L’amazone réfléchit quelques secondes, puis revint à Amos.

— Bien. La forme particulière de tes oreilles m’indique que tu n’es pas de notre race, mais tes intentions semblent nobles envers notre peuple. À travers mon prisme, je vois que tu nous as dit la vérité, mais je constate aussi que tu caches volontairement certaines informations. Parle-moi un peu de cette jeune fille que tu dois aider ?

— Je répète que je ne la connais pas, car je ne l’ai jamais vue. Par contre, je sais qu’elle doit avoir de grands pouvoirs sur les éléments. Elle sait contrôler le vent, l’eau et le feu, mais sa maîtrise de la terre reste à parfaire.

— C’EST TSERLE ! IL PARLE DE TSERLE ! IL EST ICI POUR VENIR EN AIDE À TSERLE ! s’exclama la gardienne des clés en tombant à genoux et en pleurant de joie. C’est ma jeune sœur que tu cherches, esprit du feu ! Sois le bienvenu ! Je t’indiquerai où la trouver !
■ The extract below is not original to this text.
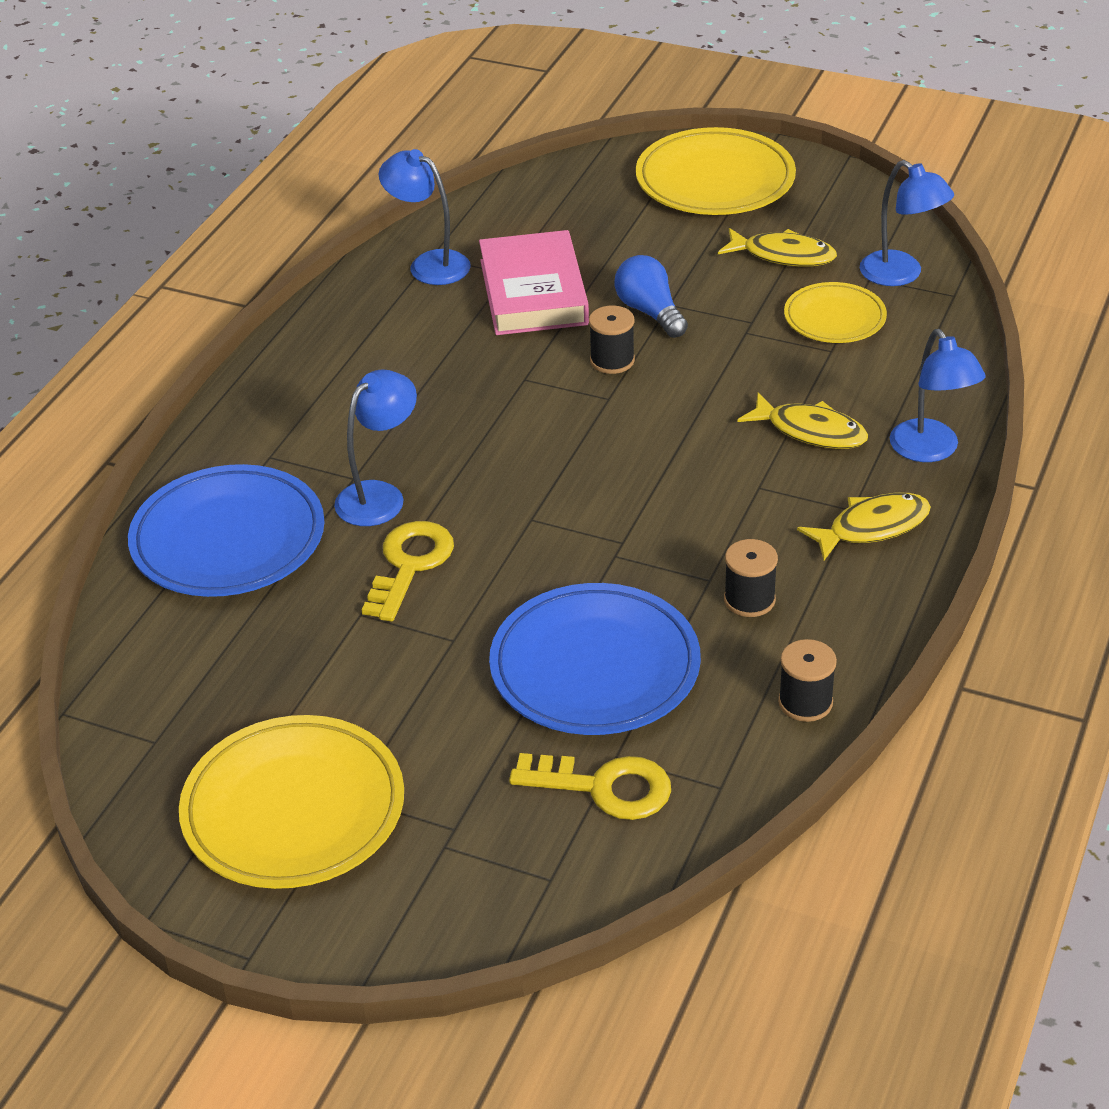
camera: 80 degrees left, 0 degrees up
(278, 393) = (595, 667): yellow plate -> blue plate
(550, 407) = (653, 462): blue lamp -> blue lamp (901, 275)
— Un instant ! s’écria la vieille amazone. Qui nous dit que ce n’est pas un espion ? Ce ne serait pas la première fois que les dieux tenteraient de nous piéger ! Je sens trop que cet esprit du feu nous cache quelque chose d’important et je veux éclaircir cette zone obscure avant de lui révéler quoi que ce soit ! Alors, tiens ta langue, Gœsje, et calme-toi !

La gardienne des clés demanda pardon à sa maîtresse pour son enthousiasme immodéré et reprit sa position derrière elle en baissant la tête en signe de soumission. Les deux ailes blanches de son casque de cuir tombèrent un peu sur son visage, laissant toutefois paraître une larme naissante au coin de son œil.
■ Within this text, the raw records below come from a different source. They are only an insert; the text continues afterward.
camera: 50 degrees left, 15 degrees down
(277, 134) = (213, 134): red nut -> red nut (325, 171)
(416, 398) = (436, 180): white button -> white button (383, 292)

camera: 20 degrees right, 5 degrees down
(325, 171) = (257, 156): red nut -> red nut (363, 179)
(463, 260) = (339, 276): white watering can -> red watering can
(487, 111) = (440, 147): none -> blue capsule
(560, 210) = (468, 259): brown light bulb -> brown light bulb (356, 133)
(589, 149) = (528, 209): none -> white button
— Est-ce là tout ce que tu as à nous dire, Morkus Grumson ? demanda la femme en robe blanche. Ne devrais-tu pas t’ouvrir et révéler le secret que tu nous caches ?

Amos se dit qu’il valait mieux ne rien dire sur sa véritable identité de porteur de masques. Cette vérité engendrerait inévitablement d’autres questions sur sa provenance, sa mission et ses intentions. Pour Tserle, la jeune porteuse de masques, le temps était compté et le garçon ne devait pas prendre le risque de perdre ce précieux temps en se soumettant à un long interrogatoire inutile.

— Vous savez la vérité sur la mission que j’ai à accomplir et sur mes intentions, répondit-il. Pour des raisons que je n’ai ni le temps ni l’envie d’expliquer, la zone obscure que vous percevez ne vous sera pas révélée. Maintenant, je vous saurais gré de me laisser poursuivre ma route.

— Et si nous décidions de te garder afin de te faire parler davantage ?

— Alors, vous m’obligeriez à réduire votre magnifique tour en cendre.

— C’est tout ? Rien que cela ? demanda en s’esclaffant la femme qui semblait être sincère.

Amos posa sa main sur le sol et, grâce au masque de la terre, il ordonna à la pierre de se désagréger précisément sous les pieds de l’amazone qui ricanait toujours. Celle-ci eut à peine le temps d’exprimer sa surprise qu’elle disparut dans l’ouverture improvisée et tomba avec fracas sur le plancher de l’étage inférieur. Par le trou au-dessus d’elle, le garçon la regarda tenter de se relever en jurant comme une forcenée.

— Oui… comme vous l’avez dit, « rien que cela », fit Amos en lui souriant lorsqu’elle parvint à se calmer un peu.

— Tuez-le ! hurla l’amazone, de nouveau furibonde. C’est un espion des dieux ! TUEZ-LE !

— Vous venez de commettre une grave erreur, madame, soupira le porteur de masques.